Marketing Showcase: Local Number Portability

The pundits were wrong about local number portability (LNP).

Analysts expected droves of consumers to ditch their wireless providers for better deals once LNP rules took effect Nov. 24, but there was no instant mass exodus.

Even so, channel partners likely will find themselves battling higher churn rates and fighting to promote aggressive win-back campaigns in the coming months. TNS Telecom found 27 percent of households with a wireless phone are likely to switch carriers within the next year even without being offered a lower price by a competing provider.
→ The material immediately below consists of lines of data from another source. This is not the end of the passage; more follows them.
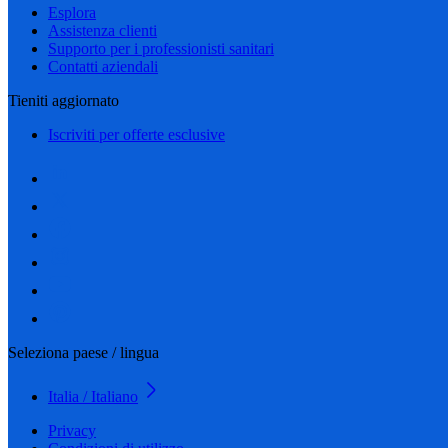
Esplora
Assistenza clienti
Supporto per i professionisti sanitari
Contatti aziendali
Tieniti aggiornato
Iscriviti per offerte esclusive
Seleziona paese / lingua
Italia / Italiano
Privacy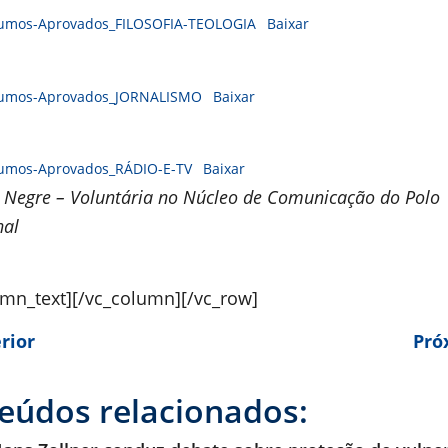
sumos-Aprovados_FILOSOFIA-TEOLOGIA
Baixar
sumos-Aprovados_JORNALISMO
Baixar
sumos-Aprovados_RÁDIO-E-TV
Baixar
a Negre – Voluntária no Núcleo de Comunicação do Polo
nal
umn_text][/vc_column][/vc_row]
rior
Pró
eúdos relacionados: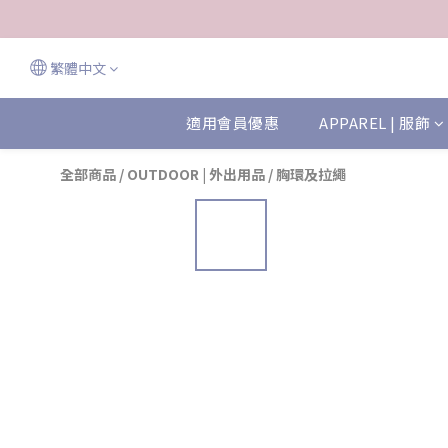
繁體中文
適用會員優惠
APPAREL | 服飾
全部商品
/
OUTDOOR | 外出用品
/
胸環及拉繩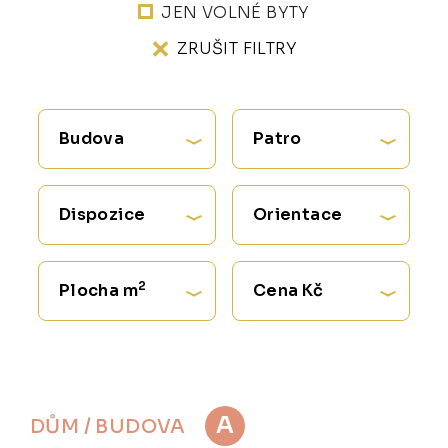
JEN VOLNÉ BYTY
ZRUŠIT FILTRY
Budova
Patro
Dispozice
Orientace
2
Plocha m
Cena Kč
A
DŮM / BUDOVA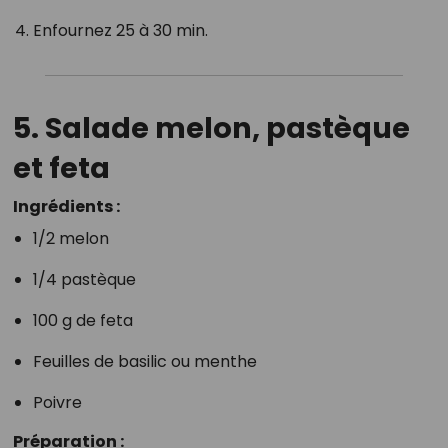
Enfournez 25 à 30 min.
5.
Salade melon, pastèque
et feta
Ingrédients :
1/2 melon
1/4 pastèque
100 g de feta
Feuilles de basilic ou menthe
Poivre
Préparation :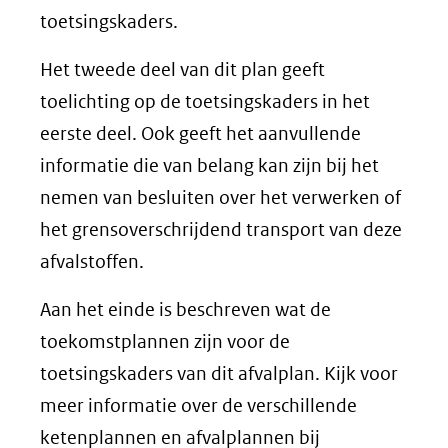
toetsingskaders.
Het tweede deel van dit plan geeft
toelichting op de toetsingskaders in het
eerste deel. Ook geeft het aanvullende
informatie die van belang kan zijn bij het
nemen van besluiten over het verwerken of
het grensoverschrijdend transport van deze
afvalstoffen.
Aan het einde is beschreven wat de
toekomstplannen zijn voor de
toetsingskaders van dit afvalplan. Kijk voor
meer informatie over de verschillende
ketenplannen en afvalplannen bij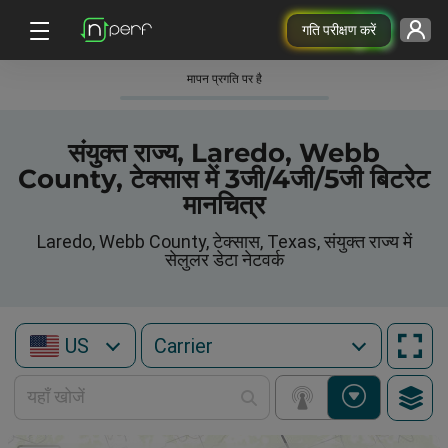
गति परीक्षण करें
मापन प्रगति पर है
संयुक्त राज्य, Laredo, Webb
County, टेक्सास में 3जी/4जी/5जी बिटरेट
मानचित्र
Laredo, Webb County, टेक्सास, Texas, संयुक्त राज्य में
सेलुलर डेटा नेटवर्क
US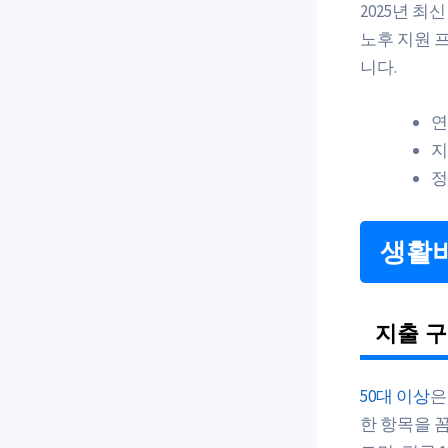
2025년 최
노후 지원 프
니다.
연
지
정
생활비
지출 구
50대 이상
은
한 항목을 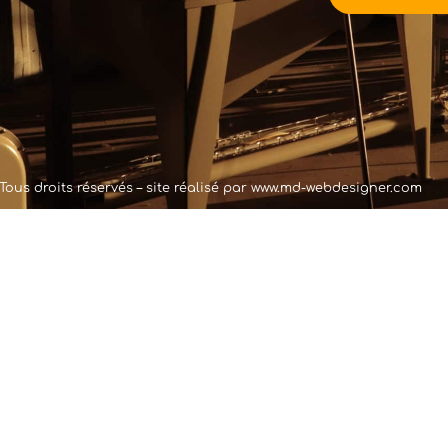
Tous droits réservés – site réalisé par
www.md-webdesigner.com
cré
When offered a 10 percent discount, the percentage of households likely to switch jumps to 62 percent and to 73 percent for a 20 percent discount.

Discover how LNP affects the way you sell, and how to capitalize on it, during a session today at 11 a.m.

"We have obviously focused on the fact there is number portability," says Fionda LLC Co-founder and Managing Director Ken Rotman, one of the scheduled speakers. "We have been able to focus more on finding the best deal … which we really weren’t free to do because people were really prisoner to their own phone number."

The fact few Americans ditched their mobile provider last fall gave Santa Barbara, Calif.-based Fionda — a master agency for traditional sales reps, affinity groups, government agencies and other organizations — the opportunity to caution its diverse sales network about the risks of switching carriers. Some mobile operators faced great technical problems porting numbers late last year.

"For us to properly serve our clients … we really need to explain what the risks are," Rotman says.

LNP rules took effect last fall in the 100 largest metro areas. Carriers serving other parts of the country must comply with the FCC regulations in May.

Ralph Widmar, CTO of TMC Communications, says he plans to talk about the history surrounding LNP and the nuts and bolts of how it works during the session. He also plans to discuss other technological issues, such as how Internet-based calling could further complicate number portability. Tim Basa, director, business development, Telegration Inc., is scheduled to join Rotman and Widmar.